Text shown

Krishna AchutaRao is professor, Centre for Atmospheric Sciences and Faculty Associate, School of Public Policy, IIT Delhi. He is one of the 230 scientists from across the world, who contributed to the Sixth Assessment Report (AR6) of the Intergovernmental Panel on Climate Change (IPCC) released in 2021. Among the more startling revelations in the report, which urged capping of global warming to 1.5 degrees Celsius in the coming decades, was that the Indian Ocean was seeing the fastest rate of warming and sea level rise globally, which would result in coastal flooding. US-based space agency NASA, which had used the IPCC report to analyse sea level changes, identified 12 coastal Indian cities that would find themselves submerged under three feet of water by the turn of this century. Among them was Mumbai.
"Even if you stop emitting new greenhouse gases, sea levels will continue to rise for a few decades. So, it's a slow moving threat," AchutaRao tells mid-day. "But, when you talk about our coastlines, the rising sea level is not the only problem. The ocean gets warmer due to climate change, which creates conditions for cyclones. This is particularly critical for coastlines in the tropics, where India is. Tropical cyclones form in warm waters, move over ocean, and create havoc when they encounter land. The high wind speeds and heavy rainfall - coupled with sea level rise - will lead to a massive pileup of water pushing inland, uprooting trees, destroying infrastructure and lives, and inundating larger areas." Not just cyclones, climate change will also make coastal cities vulnerable to heavier rainfall: "As temperatures rise, the air will be able to hold more water. Higher water vapour in the air means a heavier downpour. Mumbai, and every other coastal town in India, is going to experience higher amounts of flooding in the future... and by some accounts, the impact is already being seen."
According to Dr Anjal Prakash, research director, Bharti Institute of Public Policy, ISB, and lead author IPCC, a report by the Indian Institute of Tropical Meteorology has revealed that the number, intensity and severity of cyclones in the western corridors have increased manifold, and Mumbai is at risk.

Required action
Reproduce the stretch of the sea level rise text from "According to Dr" through "is at risk." word for word.

Saved entries
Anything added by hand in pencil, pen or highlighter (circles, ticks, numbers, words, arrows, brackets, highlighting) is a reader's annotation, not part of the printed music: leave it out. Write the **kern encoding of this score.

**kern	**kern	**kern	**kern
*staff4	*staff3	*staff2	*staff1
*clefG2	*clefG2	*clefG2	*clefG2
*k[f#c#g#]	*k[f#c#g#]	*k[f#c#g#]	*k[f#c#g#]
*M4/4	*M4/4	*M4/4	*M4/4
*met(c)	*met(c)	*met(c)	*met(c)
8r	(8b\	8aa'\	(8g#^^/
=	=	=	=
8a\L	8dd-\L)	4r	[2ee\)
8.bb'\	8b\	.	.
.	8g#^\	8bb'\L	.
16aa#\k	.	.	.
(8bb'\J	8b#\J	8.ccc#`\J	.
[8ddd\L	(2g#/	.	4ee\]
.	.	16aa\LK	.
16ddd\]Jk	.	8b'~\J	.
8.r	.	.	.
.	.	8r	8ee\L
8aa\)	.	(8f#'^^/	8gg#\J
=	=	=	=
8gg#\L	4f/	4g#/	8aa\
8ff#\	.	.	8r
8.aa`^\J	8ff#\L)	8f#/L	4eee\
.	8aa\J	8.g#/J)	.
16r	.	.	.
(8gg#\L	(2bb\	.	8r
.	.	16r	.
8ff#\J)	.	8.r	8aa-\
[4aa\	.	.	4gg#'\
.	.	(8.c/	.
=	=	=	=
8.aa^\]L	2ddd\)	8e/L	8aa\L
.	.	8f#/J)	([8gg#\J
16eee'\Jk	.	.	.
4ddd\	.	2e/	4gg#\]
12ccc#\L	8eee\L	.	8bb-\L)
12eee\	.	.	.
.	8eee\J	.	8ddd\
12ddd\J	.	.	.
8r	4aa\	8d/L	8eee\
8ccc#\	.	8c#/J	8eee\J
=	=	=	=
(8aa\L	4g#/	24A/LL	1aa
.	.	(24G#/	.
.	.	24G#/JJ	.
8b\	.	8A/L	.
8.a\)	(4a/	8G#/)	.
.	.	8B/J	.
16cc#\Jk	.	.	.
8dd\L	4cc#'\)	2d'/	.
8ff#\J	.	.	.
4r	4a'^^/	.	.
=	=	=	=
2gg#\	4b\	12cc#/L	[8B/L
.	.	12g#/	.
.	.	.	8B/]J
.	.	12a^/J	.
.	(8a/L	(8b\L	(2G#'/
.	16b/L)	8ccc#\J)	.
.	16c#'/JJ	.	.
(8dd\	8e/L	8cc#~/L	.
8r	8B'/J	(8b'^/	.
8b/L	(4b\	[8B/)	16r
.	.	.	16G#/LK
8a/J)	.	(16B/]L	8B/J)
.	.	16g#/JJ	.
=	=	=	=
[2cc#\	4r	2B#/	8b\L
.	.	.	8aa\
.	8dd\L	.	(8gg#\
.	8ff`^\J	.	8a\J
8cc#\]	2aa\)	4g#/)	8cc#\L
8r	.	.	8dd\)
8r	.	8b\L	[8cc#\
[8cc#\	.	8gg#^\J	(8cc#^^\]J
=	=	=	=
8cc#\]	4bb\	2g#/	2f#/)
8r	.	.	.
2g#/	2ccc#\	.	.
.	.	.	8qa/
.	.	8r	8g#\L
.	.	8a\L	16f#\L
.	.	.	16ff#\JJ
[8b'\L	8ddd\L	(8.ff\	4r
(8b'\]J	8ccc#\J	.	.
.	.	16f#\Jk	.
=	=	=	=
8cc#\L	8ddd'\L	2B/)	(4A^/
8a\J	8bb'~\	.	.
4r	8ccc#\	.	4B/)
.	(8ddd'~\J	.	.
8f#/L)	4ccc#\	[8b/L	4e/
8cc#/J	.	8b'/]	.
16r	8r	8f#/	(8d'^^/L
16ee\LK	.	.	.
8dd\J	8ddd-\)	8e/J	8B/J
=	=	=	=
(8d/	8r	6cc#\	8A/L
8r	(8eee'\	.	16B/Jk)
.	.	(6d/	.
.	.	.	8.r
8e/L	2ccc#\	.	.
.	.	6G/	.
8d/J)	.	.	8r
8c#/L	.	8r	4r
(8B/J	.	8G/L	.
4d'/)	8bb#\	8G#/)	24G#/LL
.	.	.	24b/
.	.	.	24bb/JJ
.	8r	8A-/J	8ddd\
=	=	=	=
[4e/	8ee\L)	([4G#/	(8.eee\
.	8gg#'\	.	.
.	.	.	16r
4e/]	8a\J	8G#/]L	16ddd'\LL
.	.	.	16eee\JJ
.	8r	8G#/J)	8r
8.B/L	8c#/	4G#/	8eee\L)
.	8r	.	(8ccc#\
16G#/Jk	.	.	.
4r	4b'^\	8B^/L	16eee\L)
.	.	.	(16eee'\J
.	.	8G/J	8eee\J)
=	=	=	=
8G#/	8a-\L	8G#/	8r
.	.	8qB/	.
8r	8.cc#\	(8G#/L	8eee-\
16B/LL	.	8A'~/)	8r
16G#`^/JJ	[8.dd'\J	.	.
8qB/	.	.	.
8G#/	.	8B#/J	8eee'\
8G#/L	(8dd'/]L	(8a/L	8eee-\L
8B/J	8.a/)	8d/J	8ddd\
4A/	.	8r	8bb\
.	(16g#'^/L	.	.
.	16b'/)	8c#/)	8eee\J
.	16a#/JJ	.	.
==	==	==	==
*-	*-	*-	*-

Answer below
According to Dr Anjal Prakash, research director, Bharti Institute of Public Policy, ISB, and lead author IPCC, a report by the Indian Institute of Tropical Meteorology has revealed that the number, intensity and severity of cyclones in the western corridors have increased manifold, and Mumbai is at risk.